Mitigating risk under new ‘Failure to Prevent Fraud’ Offence
The new “failure to prevent fraud” offence came into effect on 1 September, introducing fresh risks for financial institutions and other large companies. Under the legislation, organisations face criminal liability if they fail to put in place adequate procedures to prevent fraud carried out by employees or agents for the benefit of the company.
Speaking to Law360 as part of its report into HSBC becoming one of the first banks to harness AI to respond to the new offense, Spencer West Partners Karl Foster and Nabeel Osman emphasised two key areas of exposure for firms: off-channel communications and regulatory reporting.
Karl Foster highlighted the heightened dangers surrounding unrecorded communications through channels such as WhatsApp.
“Off-channel communications potentially expose the firm to the offence of ‘failure to prevent fraud,’ even if there is no fraud committed but just the intention. Firms should limit off-channel communications among other measures to reduce the risk of fraud by employees or agents to benefit the company.”

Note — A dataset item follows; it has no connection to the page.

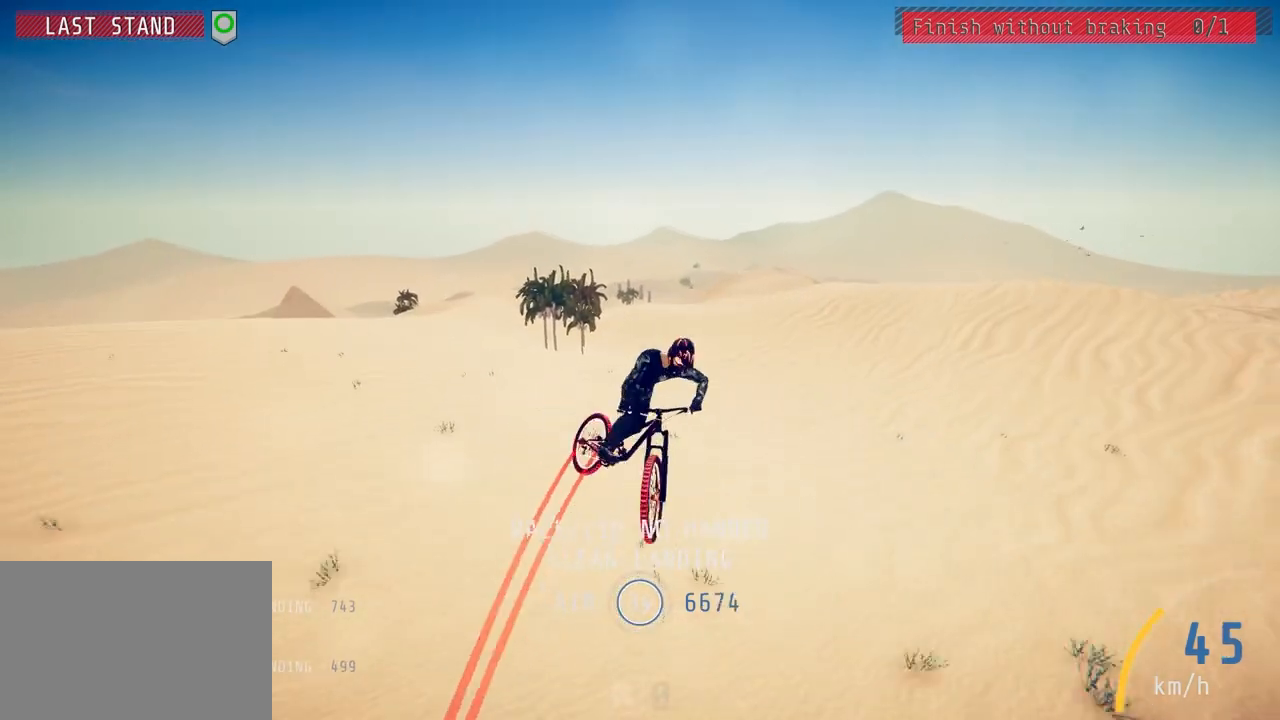
{"buttons": ["R2"], "left_stick": "center", "right_stick": "center", "events": [[417, "left_stick", "center"], [450, "right_stick", "center"]]}
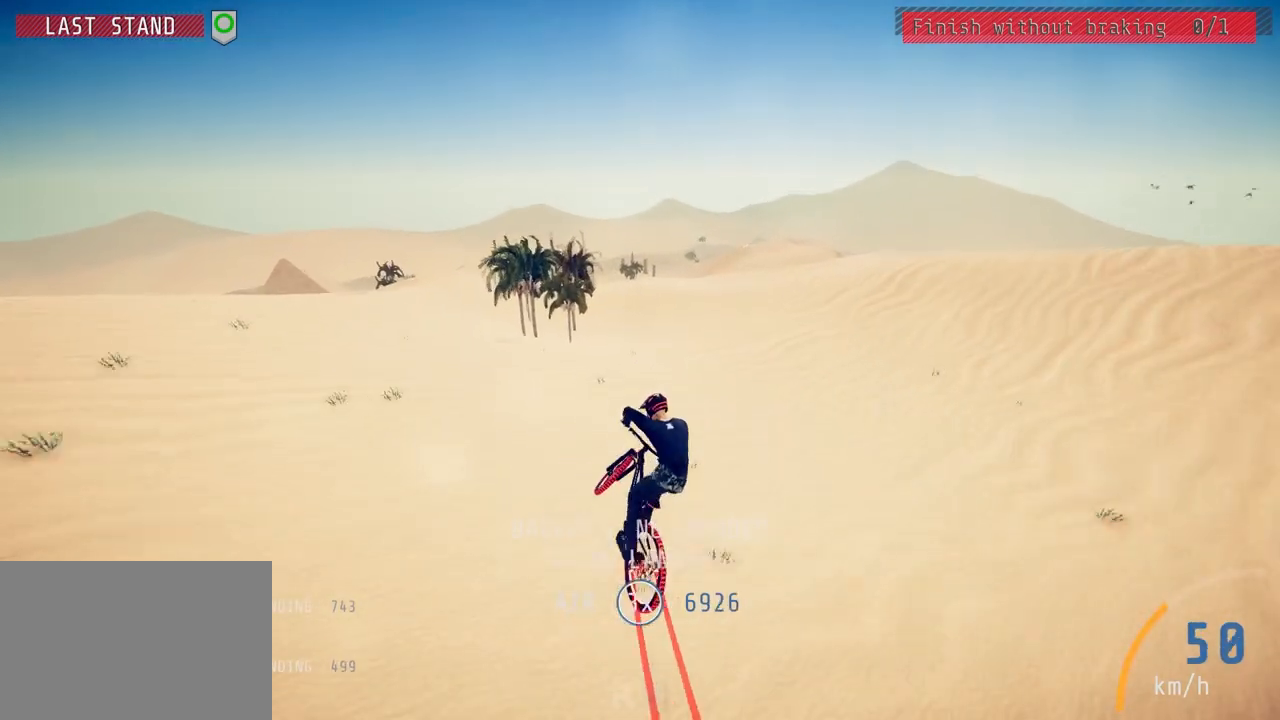
{"buttons": ["R2"], "left_stick": "right", "right_stick": "center", "events": [[50, "left_stick", "up-right"], [133, "left_stick", "center"], [417, "left_stick", "right"]]}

Foster also noted that the Financial Conduct Authority expects firms to take proactive steps in restricting and supervising such communications. He stressed that failure to act in this area leaves firms open to both regulatory scrutiny and increased fraud risk.
Nabeel Osman turned to the importance of how firms manage misconduct reporting under the new law. He explained that coordinated reporting to both the Financial Conduct Authority and the Serious Fraud Office is now a critical measure.
“Parallel reporting to both regulators demonstrates seriousness and reduces concerns around concealment. Dual engagement can be a pragmatic way to retain dialogue with prosecutors and some control over what might happen next.”
Osman added that while many large banks continue to focus on fraud committed against their organisations, the new law requires equal attention to fraud carried out to benefit them. This blind spot could leave institutions vulnerable if left unaddressed.
Together, the pair underline that compliance with the new offense requires more than technological tools. Strong oversight of staff behaviour and clear, coordinated engagement with regulators will be central to reducing exposure.